» WHAT IS EXPECTED: Can you rewrite everything from the line containing "Rendered at 2001 by 1125 pixels." down to the end of the items, replacing "document elements" with "layout elements" and leaving all else as it is?
- - -
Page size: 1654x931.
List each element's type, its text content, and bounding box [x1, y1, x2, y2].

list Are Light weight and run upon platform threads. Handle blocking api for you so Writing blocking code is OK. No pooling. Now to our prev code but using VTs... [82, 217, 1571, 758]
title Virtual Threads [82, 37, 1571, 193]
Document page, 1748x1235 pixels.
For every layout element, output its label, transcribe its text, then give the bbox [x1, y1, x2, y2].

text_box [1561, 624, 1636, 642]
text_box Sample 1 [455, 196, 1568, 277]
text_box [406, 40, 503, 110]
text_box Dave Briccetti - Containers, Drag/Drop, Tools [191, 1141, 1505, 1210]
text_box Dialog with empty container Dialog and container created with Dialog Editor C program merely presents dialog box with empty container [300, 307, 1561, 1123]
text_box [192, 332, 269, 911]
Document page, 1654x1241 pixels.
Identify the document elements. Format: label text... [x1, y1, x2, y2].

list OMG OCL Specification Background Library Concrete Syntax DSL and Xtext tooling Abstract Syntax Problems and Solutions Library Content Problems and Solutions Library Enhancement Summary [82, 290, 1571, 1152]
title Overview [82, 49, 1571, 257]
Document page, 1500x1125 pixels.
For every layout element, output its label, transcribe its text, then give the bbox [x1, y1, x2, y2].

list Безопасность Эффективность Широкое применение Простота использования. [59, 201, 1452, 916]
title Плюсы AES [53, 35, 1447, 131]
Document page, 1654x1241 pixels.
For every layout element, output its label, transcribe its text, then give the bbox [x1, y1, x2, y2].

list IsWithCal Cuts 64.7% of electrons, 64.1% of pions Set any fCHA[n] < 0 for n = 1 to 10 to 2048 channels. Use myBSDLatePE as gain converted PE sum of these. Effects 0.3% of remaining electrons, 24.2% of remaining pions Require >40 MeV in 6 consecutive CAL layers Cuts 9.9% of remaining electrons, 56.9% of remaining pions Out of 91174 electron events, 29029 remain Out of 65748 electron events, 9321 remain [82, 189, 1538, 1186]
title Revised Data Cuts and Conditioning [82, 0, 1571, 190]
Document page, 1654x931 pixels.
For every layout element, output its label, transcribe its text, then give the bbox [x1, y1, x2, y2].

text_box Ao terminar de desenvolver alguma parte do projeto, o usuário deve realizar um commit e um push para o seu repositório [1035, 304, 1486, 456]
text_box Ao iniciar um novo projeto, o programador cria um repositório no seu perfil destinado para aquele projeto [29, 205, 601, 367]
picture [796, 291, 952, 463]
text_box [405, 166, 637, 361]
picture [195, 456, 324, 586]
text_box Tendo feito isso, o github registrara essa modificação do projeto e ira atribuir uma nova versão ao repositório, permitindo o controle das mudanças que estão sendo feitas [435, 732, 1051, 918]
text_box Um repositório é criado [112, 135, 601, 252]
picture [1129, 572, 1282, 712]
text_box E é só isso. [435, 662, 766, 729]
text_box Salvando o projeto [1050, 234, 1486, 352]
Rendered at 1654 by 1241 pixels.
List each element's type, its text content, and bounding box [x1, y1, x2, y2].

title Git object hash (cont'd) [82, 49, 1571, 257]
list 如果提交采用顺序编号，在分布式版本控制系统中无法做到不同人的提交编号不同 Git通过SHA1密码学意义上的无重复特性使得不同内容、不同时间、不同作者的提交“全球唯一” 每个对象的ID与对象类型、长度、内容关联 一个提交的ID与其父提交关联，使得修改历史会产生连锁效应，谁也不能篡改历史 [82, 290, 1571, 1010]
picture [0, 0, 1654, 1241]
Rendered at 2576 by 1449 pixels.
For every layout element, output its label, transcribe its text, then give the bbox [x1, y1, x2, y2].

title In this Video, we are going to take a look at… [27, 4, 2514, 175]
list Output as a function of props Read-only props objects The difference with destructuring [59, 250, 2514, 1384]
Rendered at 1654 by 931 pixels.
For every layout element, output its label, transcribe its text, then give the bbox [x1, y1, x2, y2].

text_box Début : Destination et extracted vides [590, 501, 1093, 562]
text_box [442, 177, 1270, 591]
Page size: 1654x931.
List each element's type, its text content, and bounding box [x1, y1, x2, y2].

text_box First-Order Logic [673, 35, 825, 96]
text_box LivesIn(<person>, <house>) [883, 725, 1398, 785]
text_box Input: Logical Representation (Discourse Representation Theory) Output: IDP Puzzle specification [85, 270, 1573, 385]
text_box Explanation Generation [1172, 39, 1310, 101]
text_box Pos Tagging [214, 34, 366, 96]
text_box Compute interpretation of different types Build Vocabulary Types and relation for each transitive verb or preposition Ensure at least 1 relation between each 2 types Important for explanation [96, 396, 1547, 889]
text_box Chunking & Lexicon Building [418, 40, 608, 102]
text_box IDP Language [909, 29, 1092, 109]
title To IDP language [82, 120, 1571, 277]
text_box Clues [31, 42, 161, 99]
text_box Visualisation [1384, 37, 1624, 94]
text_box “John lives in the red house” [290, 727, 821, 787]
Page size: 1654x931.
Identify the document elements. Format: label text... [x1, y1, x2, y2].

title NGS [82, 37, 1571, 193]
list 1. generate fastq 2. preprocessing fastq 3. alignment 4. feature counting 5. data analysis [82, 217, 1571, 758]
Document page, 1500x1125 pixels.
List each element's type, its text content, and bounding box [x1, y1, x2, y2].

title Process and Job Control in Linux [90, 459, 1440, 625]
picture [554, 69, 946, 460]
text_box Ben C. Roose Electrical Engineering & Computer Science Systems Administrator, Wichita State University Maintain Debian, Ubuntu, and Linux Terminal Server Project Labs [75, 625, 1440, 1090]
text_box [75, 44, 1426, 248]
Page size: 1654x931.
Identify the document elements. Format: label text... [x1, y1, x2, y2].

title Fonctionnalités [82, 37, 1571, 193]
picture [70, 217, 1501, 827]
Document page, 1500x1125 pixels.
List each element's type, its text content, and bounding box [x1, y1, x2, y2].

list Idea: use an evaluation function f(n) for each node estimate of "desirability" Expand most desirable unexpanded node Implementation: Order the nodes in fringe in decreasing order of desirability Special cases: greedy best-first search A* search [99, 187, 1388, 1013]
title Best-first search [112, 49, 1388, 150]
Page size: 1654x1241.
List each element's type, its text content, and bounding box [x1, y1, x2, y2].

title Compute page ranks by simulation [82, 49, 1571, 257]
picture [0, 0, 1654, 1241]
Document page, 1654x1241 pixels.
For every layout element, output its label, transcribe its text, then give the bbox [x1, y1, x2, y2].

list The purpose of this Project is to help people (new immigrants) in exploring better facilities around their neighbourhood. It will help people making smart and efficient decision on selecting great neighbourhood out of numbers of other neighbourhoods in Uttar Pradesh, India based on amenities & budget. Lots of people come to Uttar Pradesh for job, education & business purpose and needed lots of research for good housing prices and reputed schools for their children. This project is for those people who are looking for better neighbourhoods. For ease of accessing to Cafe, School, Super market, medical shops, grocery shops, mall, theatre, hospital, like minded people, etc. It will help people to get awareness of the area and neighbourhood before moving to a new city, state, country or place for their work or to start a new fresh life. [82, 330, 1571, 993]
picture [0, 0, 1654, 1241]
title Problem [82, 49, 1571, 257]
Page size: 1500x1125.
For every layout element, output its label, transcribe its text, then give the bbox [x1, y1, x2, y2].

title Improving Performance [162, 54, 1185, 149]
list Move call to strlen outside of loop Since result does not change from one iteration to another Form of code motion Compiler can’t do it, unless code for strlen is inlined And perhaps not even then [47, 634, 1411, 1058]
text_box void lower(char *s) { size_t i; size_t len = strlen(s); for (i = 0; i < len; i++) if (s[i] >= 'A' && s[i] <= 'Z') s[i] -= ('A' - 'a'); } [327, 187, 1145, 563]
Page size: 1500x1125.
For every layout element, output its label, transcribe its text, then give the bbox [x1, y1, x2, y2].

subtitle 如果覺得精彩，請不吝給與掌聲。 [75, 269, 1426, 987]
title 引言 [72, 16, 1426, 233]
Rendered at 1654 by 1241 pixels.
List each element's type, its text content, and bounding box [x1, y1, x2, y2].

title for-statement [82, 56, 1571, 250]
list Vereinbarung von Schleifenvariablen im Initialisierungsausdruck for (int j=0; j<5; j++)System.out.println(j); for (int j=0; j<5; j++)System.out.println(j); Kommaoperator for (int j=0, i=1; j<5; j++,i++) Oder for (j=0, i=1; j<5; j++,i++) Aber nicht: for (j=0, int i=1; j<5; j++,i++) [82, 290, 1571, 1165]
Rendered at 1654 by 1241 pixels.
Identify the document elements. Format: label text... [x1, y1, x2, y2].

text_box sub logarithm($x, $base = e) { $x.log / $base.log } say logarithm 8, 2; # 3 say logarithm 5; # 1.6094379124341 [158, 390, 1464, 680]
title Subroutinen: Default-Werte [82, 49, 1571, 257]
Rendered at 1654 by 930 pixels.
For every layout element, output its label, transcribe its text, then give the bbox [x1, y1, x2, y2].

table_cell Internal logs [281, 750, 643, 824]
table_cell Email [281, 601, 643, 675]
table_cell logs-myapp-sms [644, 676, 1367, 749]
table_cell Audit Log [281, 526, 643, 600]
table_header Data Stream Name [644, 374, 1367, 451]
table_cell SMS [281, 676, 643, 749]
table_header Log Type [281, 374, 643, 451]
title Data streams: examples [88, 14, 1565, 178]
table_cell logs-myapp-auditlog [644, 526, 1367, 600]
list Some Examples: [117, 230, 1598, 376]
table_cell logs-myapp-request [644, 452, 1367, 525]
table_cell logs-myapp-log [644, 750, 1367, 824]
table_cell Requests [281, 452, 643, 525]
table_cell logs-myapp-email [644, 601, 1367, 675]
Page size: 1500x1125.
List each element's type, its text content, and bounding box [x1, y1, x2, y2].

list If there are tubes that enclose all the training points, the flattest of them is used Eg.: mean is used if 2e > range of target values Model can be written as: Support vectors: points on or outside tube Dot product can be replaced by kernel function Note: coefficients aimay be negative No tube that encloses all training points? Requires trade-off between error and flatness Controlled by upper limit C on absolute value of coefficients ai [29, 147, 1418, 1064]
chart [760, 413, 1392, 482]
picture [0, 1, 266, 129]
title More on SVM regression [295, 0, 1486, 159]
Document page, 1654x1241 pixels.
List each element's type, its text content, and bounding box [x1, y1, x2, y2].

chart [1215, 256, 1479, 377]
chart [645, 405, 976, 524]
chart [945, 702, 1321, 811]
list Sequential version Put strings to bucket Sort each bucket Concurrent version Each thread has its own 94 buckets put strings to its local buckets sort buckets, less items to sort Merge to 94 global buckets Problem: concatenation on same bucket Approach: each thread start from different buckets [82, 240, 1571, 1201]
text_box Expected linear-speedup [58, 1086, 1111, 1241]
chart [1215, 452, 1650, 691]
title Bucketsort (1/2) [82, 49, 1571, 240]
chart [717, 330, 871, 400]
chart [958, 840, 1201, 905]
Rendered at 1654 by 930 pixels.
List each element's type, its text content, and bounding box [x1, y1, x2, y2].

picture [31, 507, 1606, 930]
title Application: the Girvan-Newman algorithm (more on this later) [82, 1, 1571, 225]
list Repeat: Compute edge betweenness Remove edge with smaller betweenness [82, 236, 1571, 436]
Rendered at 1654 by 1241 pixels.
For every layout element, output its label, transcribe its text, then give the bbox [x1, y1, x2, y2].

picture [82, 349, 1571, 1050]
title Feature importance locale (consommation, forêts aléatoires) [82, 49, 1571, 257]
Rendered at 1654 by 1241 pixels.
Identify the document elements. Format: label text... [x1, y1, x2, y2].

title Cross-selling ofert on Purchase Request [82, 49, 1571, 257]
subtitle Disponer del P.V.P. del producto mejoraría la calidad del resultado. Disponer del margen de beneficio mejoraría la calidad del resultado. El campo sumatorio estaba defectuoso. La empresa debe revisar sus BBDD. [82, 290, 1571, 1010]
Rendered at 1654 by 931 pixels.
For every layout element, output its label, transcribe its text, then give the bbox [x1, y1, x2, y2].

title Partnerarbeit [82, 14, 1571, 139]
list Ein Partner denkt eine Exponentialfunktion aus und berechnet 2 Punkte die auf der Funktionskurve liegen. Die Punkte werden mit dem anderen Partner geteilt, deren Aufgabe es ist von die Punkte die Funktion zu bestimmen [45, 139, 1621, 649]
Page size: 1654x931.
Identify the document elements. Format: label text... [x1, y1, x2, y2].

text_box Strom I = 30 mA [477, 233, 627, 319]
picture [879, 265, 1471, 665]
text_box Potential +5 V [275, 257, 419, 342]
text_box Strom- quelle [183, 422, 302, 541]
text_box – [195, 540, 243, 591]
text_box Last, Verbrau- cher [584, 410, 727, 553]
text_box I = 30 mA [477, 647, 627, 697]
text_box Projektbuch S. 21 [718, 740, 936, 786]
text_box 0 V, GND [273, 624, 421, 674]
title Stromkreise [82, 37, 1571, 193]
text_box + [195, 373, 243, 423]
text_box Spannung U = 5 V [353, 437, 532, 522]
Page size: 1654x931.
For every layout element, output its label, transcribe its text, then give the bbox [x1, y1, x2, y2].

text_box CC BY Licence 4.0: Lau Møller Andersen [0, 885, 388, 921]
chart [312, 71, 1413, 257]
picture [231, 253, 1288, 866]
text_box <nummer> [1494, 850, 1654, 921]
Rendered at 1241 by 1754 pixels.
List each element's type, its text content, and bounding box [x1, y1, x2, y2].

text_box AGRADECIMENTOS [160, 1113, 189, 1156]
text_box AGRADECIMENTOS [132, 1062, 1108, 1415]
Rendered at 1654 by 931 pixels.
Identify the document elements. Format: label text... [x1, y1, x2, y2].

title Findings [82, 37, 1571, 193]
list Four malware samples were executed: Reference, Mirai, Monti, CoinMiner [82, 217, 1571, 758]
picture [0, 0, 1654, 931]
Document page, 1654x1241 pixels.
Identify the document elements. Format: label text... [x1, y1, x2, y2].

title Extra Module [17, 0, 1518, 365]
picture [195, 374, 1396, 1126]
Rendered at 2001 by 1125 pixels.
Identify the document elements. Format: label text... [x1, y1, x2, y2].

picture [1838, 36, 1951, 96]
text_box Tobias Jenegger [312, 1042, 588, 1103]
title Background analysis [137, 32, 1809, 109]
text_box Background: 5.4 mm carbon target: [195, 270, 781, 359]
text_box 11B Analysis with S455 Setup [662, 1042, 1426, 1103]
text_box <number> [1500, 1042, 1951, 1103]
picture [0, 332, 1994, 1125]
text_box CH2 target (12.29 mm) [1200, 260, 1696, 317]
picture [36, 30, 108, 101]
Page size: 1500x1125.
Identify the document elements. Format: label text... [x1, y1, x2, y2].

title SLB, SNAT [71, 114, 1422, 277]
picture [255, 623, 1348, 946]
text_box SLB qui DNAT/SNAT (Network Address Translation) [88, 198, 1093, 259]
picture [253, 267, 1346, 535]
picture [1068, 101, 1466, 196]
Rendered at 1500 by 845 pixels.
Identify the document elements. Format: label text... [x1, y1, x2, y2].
- - -
» RESULT FOR THIS TASK:
Rendered at 2001 by 1125 pixels.
Identify the layout elements. Format: label text... [x1, y1, x2, y2].

picture [1838, 36, 1951, 96]
text_box Tobias Jenegger [312, 1042, 588, 1103]
title Background analysis [137, 32, 1809, 109]
text_box Background: 5.4 mm carbon target: [195, 270, 781, 359]
text_box 11B Analysis with S455 Setup [662, 1042, 1426, 1103]
text_box <number> [1500, 1042, 1951, 1103]
picture [0, 332, 1994, 1125]
text_box CH2 target (12.29 mm) [1200, 260, 1696, 317]
picture [36, 30, 108, 101]
Page size: 1500x1125.
Identify the layout elements. Format: label text... [x1, y1, x2, y2].

title SLB, SNAT [71, 114, 1422, 277]
picture [255, 623, 1348, 946]
text_box SLB qui DNAT/SNAT (Network Address Translation) [88, 198, 1093, 259]
picture [253, 267, 1346, 535]
picture [1068, 101, 1466, 196]
Rendered at 1500 by 845 pixels.
Identify the layout elements. Format: label text... [x1, y1, x2, y2].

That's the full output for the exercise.